# EXERCISE REQUIREMENTS
Copy out the text of all the records below word for word, omitting the pictures.

Stored data entries:
..........

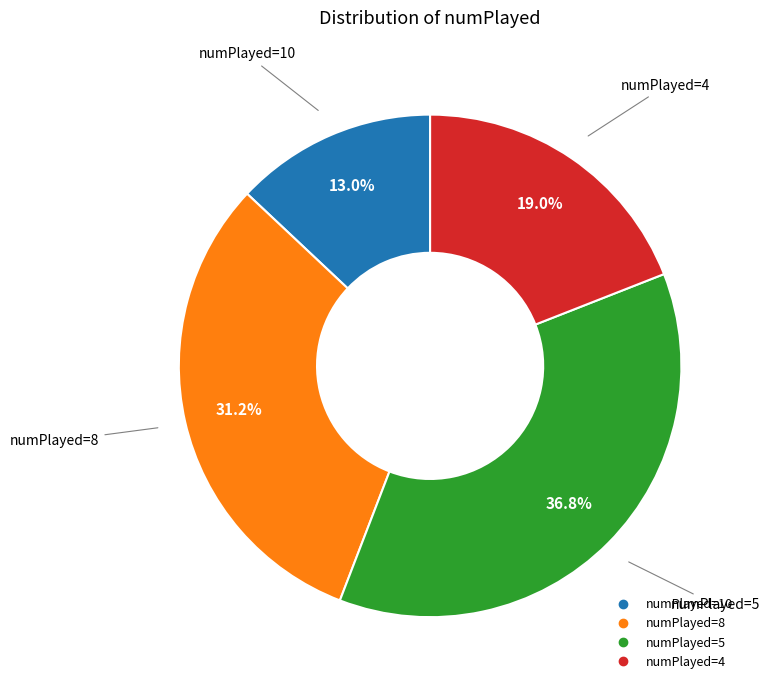

Is there any slice that represents more than half of the pie?

No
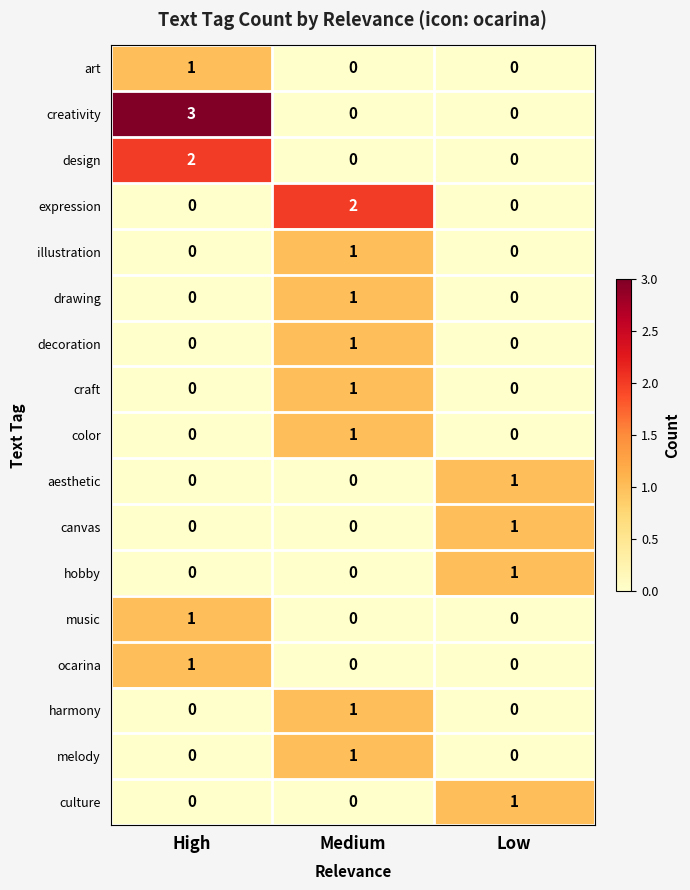

Count the ocarina values in the range 0 to 1.

3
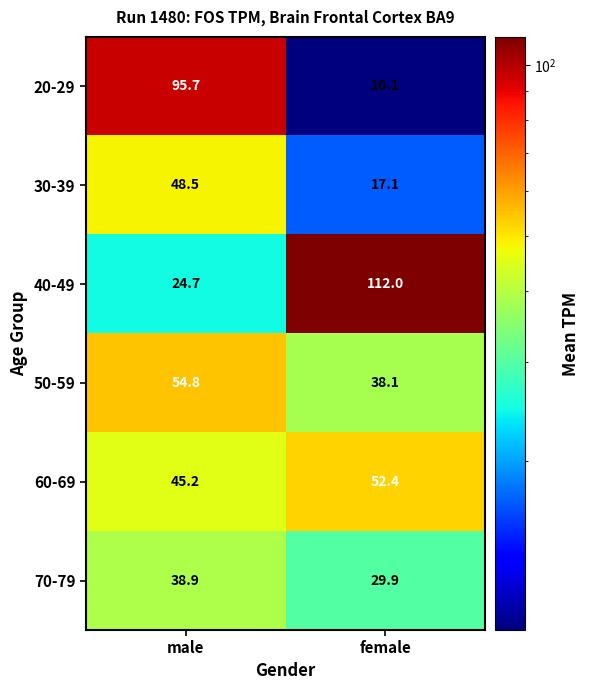

What is the approximate value of 20-29 at male?

95.7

..........

# ANSWER BELOW
Is there any slice that represents more than half of the pie?

No

Count the ocarina values in the range 0 to 1.

3

What is the approximate value of 20-29 at male?

95.7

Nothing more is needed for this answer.